I always recommend launching in a single market first. If you have done good customer research before developing and launching the product, then you already know you've got a wanted/needed product and you can focus on perfecting your marketing, sales and support processes, which lead to high customer satisfaction. Word-of-mouth marketing from happy customers will then become one of your greatest assets enabling you to expand to other markets.
Casey W. Xiao-Morris
2
0
Casey W. Xiao-Morris Entrepreneur
China Business Consultant I Seasoned China B2B and B2C Expert
I will assume that it is a product-based start-up. If it is a online business, my answer may be different. Launching in a single market makes sense until you are in the process of testing a proof of concept. Multiple markets will provide you with enough market data, that guide you the next steps. As an international business consultant, I rarely recommend that a start-up expand to overseas markets, especially a complex market like China. Stepping outside of the market you are familiar with will cost you extra resources and time. There is learning curve. If you believe launching in a single market provides high risks, The next question for you is how many markets should you launch into without using extra resources.

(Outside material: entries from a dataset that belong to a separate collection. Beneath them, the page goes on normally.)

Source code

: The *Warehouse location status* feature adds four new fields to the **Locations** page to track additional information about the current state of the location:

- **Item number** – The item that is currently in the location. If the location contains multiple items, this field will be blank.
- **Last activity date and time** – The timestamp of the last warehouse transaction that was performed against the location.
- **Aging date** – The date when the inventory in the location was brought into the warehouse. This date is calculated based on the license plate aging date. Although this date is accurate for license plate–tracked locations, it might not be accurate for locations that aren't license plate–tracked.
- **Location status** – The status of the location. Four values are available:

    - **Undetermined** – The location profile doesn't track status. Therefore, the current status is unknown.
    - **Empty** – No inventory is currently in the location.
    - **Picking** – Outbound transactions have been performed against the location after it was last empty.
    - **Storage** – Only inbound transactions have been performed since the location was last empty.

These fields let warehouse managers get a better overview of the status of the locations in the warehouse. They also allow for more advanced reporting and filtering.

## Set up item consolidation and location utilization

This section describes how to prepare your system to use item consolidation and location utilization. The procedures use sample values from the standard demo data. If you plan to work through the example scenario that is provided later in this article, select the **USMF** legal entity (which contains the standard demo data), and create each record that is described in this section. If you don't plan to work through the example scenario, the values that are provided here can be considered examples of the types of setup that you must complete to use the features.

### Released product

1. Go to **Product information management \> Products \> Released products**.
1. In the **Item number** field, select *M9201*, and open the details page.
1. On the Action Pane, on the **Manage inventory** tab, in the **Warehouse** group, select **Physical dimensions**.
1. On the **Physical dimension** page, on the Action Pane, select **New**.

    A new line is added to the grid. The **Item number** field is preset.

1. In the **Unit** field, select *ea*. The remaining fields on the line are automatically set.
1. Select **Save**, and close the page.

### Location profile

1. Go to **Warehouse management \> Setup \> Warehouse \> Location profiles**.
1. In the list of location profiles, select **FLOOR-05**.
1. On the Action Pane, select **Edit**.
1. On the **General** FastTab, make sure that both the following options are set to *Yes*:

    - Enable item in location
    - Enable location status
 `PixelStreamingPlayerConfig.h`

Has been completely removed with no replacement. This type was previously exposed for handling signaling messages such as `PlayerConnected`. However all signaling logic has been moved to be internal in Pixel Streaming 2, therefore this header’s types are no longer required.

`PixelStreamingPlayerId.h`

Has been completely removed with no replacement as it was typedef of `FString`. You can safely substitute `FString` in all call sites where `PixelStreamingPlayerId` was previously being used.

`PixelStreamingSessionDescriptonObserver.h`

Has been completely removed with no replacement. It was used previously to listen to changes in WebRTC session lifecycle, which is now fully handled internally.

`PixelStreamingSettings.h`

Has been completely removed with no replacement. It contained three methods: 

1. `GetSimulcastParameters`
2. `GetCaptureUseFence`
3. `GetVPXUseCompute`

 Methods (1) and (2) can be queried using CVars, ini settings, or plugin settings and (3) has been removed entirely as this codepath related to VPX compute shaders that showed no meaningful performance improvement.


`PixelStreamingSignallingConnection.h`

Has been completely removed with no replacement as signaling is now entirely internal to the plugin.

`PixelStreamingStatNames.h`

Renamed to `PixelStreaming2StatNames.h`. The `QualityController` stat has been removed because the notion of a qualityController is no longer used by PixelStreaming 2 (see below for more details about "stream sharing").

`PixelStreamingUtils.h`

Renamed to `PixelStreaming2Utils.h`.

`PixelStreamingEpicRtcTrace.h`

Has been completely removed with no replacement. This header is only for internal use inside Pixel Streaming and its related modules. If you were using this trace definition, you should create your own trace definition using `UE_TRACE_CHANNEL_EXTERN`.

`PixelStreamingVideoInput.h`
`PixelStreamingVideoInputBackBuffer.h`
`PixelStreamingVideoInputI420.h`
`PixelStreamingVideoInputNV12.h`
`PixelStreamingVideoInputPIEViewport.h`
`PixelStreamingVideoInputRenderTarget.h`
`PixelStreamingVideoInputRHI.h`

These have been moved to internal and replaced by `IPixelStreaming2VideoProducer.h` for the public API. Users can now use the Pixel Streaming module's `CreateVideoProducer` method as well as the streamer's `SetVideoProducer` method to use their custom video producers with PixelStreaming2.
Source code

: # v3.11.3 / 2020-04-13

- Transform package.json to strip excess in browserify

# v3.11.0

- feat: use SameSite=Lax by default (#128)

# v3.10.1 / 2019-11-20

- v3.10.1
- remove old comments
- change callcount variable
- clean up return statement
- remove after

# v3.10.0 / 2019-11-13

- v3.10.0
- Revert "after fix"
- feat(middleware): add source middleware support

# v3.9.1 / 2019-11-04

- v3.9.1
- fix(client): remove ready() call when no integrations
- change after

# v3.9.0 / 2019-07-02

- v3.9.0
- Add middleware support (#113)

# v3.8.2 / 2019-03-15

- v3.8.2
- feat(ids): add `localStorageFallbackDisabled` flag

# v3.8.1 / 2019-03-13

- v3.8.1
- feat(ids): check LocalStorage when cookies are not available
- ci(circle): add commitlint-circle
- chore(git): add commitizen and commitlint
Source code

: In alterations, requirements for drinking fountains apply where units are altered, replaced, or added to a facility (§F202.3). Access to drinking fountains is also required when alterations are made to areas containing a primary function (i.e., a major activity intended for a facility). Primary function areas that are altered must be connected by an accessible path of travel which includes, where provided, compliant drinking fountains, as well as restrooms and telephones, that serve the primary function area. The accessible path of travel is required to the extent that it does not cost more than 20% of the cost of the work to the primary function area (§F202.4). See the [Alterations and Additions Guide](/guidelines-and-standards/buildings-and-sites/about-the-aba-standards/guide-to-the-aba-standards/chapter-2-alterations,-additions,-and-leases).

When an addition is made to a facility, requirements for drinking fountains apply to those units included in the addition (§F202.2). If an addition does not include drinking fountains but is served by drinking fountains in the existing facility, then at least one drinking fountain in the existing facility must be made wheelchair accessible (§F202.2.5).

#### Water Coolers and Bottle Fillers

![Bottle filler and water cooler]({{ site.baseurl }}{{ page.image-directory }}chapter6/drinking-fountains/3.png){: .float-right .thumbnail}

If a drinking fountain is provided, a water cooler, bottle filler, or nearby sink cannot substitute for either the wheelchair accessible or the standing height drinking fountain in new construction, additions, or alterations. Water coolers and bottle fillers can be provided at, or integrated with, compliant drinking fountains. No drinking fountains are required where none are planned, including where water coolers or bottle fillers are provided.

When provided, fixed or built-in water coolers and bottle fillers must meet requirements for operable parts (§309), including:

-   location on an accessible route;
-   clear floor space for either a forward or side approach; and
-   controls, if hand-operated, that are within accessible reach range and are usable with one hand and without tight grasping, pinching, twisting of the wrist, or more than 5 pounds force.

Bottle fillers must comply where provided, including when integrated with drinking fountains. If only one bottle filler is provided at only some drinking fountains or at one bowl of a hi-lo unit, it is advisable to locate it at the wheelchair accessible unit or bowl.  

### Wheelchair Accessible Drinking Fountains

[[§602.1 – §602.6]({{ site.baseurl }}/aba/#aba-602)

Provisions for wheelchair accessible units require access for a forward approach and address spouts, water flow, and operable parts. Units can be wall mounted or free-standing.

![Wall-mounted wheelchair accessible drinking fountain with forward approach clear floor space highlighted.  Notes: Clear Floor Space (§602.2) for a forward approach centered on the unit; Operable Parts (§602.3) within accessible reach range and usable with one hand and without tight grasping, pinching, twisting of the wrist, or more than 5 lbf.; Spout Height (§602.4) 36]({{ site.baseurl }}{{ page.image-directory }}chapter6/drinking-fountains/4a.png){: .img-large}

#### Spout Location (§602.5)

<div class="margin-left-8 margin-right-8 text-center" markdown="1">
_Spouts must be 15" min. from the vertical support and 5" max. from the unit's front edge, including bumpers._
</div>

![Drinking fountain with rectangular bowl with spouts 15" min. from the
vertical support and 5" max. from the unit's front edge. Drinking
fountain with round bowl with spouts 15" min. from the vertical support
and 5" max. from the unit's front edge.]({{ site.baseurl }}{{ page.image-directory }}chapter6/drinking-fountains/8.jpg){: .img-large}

Best luck.
Giles Crouch
2
0
Giles Crouch Entrepreneur
Digital Behavioural Economist | Speaker | Writer | Technology Strategist | on Twitter @Webconomist
Unless you have a very big launch budget and even then not a good idea. I agree with the others, start with a niche market. Learn. Before you decide which market to start in, determine via research the optimal market. Have Market A and Market B so you have a plan B if the initial launch isn't working.
Katie Curtin-Mestre
1
0
Katie Curtin-Mestre Entrepreneur
B2B Tech Marketing Executive
Many of the products I've been involved with in the B2B tech space are horizontal plays since they work across a variety of customer segments and verticals. However, starting out with a focus on a particular market, whether that is a location, customer segment, vertical, or even use case, typically is the way to go. This creates tremendous benefits on the go-to-market side since once you've secured a few wins, you have a formula you can replicate until it your are ready to tackle your next market.
Ema Chuku
0
0
Ema Chuku Entrepreneur
Designer. Product Developer. Founder @ NuPad
Thanks all for the valuable inputs. A bit further access on this, given the product is an online based business (not a physical product), and was originally beta-tested in one market (home market), and a small marketing-analysis on an outside focused-market. But given the rising interests from the outside markets overshadowing the home market, would your decision or thought still be affected?
Eric Sullivan
2
0
Eric Sullivan Entrepreneur
CEO at FoundationLab
I would think that it comes down to your ability to execute in multiple markets at the time of launch. Typically a start up has limited resources and money. So with both being limited can you properly execute to get enough traction to learn what you need to know? Also remember first impressions can make or break you so its better sometimes to launch to a smaller group and learn any big initial pitfalls and fix those then expand further. If you go too big you may ruin the reputation if the product did not hit the mark and deliver enough value to its end users.
Doug Parsons
0
0
Doug Parsons Entrepreneur • Advisor
Principal at Parsons Etc
A quote attributed to many is:
The main thing is to keep the main thing the main thing.
A shot-gun start you have no main thing to keep the main thing.

Second, your product is almost incidental, sales and service are your sink-holes of time. Without sales, you never get your product out -- that takes a lot of time and focused energy. Without service, you never get to keep your product in.

IBM didn't begin with the best main frame, they had a good product, but won through sales and service. What became Sperry-Rand was first to market and always had the superior product, but was unfocused and put its energy where it got no return, and eventually IBM passed them on the product -- and the rest, is history.